**PROMPT:** Return, word for word, the lines of the listing below from its first line through the line that contains "Durante estos meses han accedido 4.778 usuarios", including both of those lines.

**DATA FOR THE TASK:**
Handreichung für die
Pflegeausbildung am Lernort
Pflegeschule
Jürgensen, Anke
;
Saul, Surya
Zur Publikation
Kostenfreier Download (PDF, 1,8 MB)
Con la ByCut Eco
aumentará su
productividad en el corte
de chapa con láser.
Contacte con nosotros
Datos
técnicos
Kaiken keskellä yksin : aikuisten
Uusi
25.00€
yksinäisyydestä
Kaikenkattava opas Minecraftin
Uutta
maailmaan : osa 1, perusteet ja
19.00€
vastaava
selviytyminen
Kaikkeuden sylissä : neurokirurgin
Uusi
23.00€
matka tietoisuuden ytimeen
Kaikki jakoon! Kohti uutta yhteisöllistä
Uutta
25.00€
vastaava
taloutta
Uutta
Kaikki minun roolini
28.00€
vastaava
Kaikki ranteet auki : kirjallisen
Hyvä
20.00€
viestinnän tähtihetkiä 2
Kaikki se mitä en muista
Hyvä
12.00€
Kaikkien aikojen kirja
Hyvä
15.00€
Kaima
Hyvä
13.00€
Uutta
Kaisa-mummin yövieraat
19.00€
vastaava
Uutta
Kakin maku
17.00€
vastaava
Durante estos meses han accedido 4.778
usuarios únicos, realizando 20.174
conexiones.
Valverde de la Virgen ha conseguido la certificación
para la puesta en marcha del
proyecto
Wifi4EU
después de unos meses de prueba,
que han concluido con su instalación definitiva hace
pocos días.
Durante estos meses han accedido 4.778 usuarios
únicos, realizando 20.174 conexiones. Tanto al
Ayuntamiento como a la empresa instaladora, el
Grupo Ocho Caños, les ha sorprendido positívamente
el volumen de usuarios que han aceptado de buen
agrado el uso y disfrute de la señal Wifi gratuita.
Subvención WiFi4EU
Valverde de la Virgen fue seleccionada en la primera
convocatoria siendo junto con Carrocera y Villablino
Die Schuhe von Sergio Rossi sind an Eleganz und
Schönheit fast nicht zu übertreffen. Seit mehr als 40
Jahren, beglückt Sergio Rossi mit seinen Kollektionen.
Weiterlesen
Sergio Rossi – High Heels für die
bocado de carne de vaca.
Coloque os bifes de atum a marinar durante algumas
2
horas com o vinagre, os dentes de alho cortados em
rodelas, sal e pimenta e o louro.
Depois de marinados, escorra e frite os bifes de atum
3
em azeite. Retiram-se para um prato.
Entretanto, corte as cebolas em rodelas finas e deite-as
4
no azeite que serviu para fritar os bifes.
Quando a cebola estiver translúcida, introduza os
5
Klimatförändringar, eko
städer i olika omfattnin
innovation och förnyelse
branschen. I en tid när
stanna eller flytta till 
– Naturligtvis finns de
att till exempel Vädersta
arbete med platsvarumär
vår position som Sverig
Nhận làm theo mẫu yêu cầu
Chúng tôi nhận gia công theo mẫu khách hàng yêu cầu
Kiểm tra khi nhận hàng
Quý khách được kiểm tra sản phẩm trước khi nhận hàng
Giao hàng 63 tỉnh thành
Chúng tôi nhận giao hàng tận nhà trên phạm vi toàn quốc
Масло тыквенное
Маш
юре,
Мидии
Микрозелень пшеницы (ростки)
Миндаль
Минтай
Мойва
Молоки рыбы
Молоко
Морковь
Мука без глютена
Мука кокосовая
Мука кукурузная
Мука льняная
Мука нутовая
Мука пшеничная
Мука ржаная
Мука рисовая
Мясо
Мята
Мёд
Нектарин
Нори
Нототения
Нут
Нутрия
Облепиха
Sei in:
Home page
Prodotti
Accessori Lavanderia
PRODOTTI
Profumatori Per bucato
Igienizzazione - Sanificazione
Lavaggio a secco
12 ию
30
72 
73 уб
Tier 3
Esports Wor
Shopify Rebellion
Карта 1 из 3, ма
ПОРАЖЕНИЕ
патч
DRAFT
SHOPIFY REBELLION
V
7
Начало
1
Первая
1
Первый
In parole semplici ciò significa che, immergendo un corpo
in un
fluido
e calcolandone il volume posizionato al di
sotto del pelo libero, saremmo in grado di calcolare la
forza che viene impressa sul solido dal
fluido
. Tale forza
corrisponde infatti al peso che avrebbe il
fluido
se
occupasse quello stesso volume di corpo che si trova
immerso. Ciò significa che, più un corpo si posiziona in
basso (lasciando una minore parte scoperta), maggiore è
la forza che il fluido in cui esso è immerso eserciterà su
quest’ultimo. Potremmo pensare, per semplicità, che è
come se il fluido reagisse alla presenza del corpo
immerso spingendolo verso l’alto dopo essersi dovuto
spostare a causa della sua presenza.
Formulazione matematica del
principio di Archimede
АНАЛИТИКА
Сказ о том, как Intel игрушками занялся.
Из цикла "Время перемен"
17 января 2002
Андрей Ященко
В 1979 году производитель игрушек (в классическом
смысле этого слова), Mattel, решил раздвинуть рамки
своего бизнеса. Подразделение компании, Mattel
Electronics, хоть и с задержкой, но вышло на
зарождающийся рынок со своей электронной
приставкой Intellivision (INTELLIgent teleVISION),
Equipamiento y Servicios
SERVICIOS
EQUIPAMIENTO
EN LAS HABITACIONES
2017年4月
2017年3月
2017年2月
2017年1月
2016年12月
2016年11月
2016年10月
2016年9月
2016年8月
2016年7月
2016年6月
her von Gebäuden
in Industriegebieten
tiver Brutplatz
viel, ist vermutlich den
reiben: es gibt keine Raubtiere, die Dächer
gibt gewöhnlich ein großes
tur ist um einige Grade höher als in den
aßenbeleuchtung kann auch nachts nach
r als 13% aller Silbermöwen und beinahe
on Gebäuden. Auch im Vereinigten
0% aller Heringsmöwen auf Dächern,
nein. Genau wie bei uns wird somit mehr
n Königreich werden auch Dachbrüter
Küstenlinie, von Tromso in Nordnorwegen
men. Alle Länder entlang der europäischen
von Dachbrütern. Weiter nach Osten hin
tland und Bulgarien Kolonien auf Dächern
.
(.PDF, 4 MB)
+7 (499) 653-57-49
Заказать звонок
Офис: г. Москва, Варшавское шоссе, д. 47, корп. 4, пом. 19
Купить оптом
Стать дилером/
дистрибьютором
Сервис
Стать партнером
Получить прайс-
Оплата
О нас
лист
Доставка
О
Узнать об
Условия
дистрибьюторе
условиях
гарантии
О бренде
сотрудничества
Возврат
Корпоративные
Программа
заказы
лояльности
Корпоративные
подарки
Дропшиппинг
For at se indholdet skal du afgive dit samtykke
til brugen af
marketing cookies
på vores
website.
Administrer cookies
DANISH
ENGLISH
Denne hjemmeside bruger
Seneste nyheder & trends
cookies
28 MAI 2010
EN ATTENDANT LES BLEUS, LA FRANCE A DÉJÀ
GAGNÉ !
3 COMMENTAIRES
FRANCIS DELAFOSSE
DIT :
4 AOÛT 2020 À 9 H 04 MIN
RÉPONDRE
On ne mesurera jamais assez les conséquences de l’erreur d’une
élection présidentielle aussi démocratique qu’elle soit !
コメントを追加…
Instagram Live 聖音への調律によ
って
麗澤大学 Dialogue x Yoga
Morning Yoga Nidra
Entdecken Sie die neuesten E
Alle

**REPLY TO THE TASK:**
Handreichung für die
Pflegeausbildung am Lernort
Pflegeschule
Jürgensen, Anke
;
Saul, Surya
Zur Publikation
Kostenfreier Download (PDF, 1,8 MB)
Con la ByCut Eco
aumentará su
productividad en el corte
de chapa con láser.
Contacte con nosotros
Datos
técnicos
Kaiken keskellä yksin : aikuisten
Uusi
25.00€
yksinäisyydestä
Kaikenkattava opas Minecraftin
Uutta
maailmaan : osa 1, perusteet ja
19.00€
vastaava
selviytyminen
Kaikkeuden sylissä : neurokirurgin
Uusi
23.00€
matka tietoisuuden ytimeen
Kaikki jakoon! Kohti uutta yhteisöllistä
Uutta
25.00€
vastaava
taloutta
Uutta
Kaikki minun roolini
28.00€
vastaava
Kaikki ranteet auki : kirjallisen
Hyvä
20.00€
viestinnän tähtihetkiä 2
Kaikki se mitä en muista
Hyvä
12.00€
Kaikkien aikojen kirja
Hyvä
15.00€
Kaima
Hyvä
13.00€
Uutta
Kaisa-mummin yövieraat
19.00€
vastaava
Uutta
Kakin maku
17.00€
vastaava
Durante estos meses han accedido 4.778
usuarios únicos, realizando 20.174
conexiones.
Valverde de la Virgen ha conseguido la certificación
para la puesta en marcha del
proyecto
Wifi4EU
después de unos meses de prueba,
que han concluido con su instalación definitiva hace
pocos días.
Durante estos meses han accedido 4.778 usuarios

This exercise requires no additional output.